Research / analytics AI (non-decision) Minimal / limited Confirm scope - if output influences individual decisions, reclassify. If not, low overhead.
06

The Shift That Is Already Happening

The EU AI Act is, as one Coursera enterprise report put it, a potential GDPR moment for artificial intelligence. That is not hyperbole. GDPR took a domain that lived entirely in legal and compliance and made it a product concern, an engineering concern, a PM concern. It created new roles, new checklists, new lines in SOWs, and new conversations at kickoff. The AI Act will do the same - faster, because companies are not starting from zero this time.

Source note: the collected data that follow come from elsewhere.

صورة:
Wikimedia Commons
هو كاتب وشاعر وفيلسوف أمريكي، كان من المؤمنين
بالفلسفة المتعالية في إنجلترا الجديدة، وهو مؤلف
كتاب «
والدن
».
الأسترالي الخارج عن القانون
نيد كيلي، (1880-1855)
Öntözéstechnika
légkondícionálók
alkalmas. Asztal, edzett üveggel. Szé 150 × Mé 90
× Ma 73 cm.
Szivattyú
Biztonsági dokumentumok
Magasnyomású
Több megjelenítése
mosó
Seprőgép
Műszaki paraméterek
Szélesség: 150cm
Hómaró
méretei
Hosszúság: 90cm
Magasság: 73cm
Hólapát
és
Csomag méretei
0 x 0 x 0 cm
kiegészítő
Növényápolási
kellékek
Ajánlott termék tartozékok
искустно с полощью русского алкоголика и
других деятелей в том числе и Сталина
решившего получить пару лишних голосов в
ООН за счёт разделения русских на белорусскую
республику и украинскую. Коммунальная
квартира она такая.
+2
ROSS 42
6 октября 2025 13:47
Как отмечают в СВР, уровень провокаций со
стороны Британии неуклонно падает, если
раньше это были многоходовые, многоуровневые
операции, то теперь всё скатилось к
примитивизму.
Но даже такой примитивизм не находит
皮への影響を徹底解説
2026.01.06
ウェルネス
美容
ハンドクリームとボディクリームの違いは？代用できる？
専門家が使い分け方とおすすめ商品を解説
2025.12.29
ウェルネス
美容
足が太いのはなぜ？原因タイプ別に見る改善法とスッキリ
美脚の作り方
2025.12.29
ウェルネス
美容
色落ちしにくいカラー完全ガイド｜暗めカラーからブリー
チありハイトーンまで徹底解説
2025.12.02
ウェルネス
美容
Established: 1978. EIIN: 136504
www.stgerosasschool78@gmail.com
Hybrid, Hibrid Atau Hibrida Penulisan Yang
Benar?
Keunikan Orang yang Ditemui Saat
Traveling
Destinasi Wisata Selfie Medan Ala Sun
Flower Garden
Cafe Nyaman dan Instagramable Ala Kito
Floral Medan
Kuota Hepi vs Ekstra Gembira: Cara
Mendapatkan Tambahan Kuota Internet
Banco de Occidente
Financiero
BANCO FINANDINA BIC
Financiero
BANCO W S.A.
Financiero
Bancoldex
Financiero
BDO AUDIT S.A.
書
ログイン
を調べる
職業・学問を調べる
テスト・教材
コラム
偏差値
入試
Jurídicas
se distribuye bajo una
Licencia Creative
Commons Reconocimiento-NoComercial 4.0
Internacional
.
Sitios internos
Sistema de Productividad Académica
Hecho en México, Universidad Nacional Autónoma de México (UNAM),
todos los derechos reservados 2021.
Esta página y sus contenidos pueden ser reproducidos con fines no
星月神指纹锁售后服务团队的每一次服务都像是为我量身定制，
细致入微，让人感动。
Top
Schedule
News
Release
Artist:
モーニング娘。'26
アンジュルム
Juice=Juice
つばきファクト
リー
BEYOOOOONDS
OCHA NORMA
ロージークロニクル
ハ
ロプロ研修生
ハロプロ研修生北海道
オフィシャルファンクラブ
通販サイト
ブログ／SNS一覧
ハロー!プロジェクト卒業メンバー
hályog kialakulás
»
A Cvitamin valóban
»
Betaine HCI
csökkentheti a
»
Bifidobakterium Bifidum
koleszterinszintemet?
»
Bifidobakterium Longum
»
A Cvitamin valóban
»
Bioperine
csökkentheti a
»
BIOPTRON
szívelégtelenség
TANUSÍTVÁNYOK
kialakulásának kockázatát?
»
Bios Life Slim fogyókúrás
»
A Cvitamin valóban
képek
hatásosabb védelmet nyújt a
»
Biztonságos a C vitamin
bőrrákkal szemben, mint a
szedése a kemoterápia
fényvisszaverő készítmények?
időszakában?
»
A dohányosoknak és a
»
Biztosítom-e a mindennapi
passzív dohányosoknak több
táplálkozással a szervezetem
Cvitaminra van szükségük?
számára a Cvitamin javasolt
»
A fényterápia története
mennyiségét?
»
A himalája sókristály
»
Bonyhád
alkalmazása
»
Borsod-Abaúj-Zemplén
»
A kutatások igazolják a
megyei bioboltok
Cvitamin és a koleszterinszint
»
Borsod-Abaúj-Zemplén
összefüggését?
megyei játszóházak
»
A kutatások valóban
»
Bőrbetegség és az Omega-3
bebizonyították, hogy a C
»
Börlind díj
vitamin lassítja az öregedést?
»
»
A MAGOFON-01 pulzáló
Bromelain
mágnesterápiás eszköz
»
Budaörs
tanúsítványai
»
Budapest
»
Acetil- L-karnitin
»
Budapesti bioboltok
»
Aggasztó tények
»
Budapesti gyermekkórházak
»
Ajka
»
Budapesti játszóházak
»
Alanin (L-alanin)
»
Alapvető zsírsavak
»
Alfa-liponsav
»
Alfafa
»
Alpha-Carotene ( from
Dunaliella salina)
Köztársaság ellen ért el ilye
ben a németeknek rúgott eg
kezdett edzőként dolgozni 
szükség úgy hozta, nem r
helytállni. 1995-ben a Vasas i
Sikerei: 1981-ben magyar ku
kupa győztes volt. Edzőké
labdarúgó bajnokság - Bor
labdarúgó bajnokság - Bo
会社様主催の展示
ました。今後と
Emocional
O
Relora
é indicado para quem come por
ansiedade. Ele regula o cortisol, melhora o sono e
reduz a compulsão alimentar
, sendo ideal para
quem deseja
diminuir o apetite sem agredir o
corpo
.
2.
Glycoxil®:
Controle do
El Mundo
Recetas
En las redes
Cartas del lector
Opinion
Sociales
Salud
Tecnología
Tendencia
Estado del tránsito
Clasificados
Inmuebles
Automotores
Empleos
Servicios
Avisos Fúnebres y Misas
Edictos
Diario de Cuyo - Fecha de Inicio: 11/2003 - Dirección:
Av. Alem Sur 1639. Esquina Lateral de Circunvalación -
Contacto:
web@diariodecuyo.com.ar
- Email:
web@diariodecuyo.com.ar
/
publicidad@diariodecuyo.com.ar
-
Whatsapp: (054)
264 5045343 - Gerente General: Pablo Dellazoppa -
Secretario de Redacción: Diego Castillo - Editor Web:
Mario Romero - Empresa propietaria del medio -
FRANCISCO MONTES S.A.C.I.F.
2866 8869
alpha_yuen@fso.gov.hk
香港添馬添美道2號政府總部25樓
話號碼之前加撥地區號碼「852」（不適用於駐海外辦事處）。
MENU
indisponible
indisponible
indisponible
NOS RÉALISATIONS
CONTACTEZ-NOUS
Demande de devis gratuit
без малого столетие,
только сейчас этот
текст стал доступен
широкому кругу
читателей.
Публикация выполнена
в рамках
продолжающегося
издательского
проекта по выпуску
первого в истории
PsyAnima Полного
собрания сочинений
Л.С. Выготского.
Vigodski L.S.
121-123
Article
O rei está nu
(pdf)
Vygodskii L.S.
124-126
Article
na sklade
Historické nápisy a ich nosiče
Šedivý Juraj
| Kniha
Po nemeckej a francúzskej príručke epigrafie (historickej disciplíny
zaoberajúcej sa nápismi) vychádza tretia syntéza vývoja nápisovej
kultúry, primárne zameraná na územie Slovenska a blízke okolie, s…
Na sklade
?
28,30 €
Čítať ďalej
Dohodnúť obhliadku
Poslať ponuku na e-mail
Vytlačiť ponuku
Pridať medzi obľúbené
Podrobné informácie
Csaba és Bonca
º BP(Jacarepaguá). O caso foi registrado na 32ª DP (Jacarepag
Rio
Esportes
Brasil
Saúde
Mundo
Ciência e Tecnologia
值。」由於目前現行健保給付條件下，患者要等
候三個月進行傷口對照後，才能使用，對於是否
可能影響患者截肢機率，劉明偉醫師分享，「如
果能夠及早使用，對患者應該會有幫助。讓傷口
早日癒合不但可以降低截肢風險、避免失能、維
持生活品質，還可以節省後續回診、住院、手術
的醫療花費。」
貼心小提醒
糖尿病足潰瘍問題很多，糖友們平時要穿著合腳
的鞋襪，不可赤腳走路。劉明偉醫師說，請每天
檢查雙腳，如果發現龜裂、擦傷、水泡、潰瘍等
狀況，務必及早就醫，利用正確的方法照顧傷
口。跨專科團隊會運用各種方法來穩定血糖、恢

The TPMs who understand this early have an advantage that compounds. Not because they can replace the legal team - they cannot - but because they can stop legal problems from becoming sprint problems. They ask the right questions at kickoff. They read the architecture document. They put data residency in the SOW and human oversight in the spec. They know what "high-risk" means before the client does.

That is the job. Not compliance officer. Not legal counsel. Technical Project Manager - sitting in the gap between what the regulation requires and what the team is building, making sure those two things stay aligned from Week 1 onwards.

Takeaway

The TPMs who understand AI governance early have an advantage that compounds. Not because they replace the legal team - but because they stop legal problems from becoming sprint problems.

The Ask Add five questions to your kickoff checklist. That is where EU AI Act compliance begins for a TPM.